TASK DIRECTIONS: Don't include any picture when you restate the data word for word.

EXTRACTED MATERIAL:
----------------
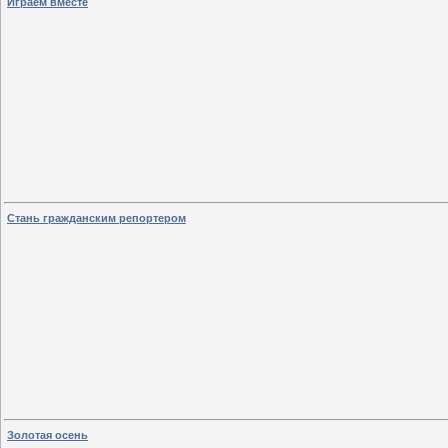
Играем вместе
Стань гражданским репортером
Золотая осень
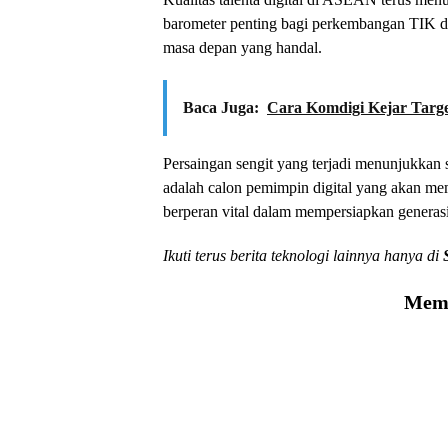
barometer penting bagi perkembangan TIK di 
masa depan yang handal.
Baca Juga:
Cara Komdigi Kejar Targe
Persaingan sengit yang terjadi menunjukkan
adalah calon pemimpin digital yang akan m
berperan vital dalam mempersiapkan generasi
Ikuti terus berita teknologi lainnya hanya di
Memu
----------------
OUTPUT FOR THIS TASK:
Играем вместе
Стань гражданским репортером
Золотая осень
barometer penting bagi perkembangan TIK di 
masa depan yang handal.
Baca Juga:
Cara Komdigi Kejar Targe
Persaingan sengit yang terjadi menunjukkan
adalah calon pemimpin digital yang akan m
berperan vital dalam mempersiapkan generasi
Ikuti terus berita teknologi lainnya hanya di
Memu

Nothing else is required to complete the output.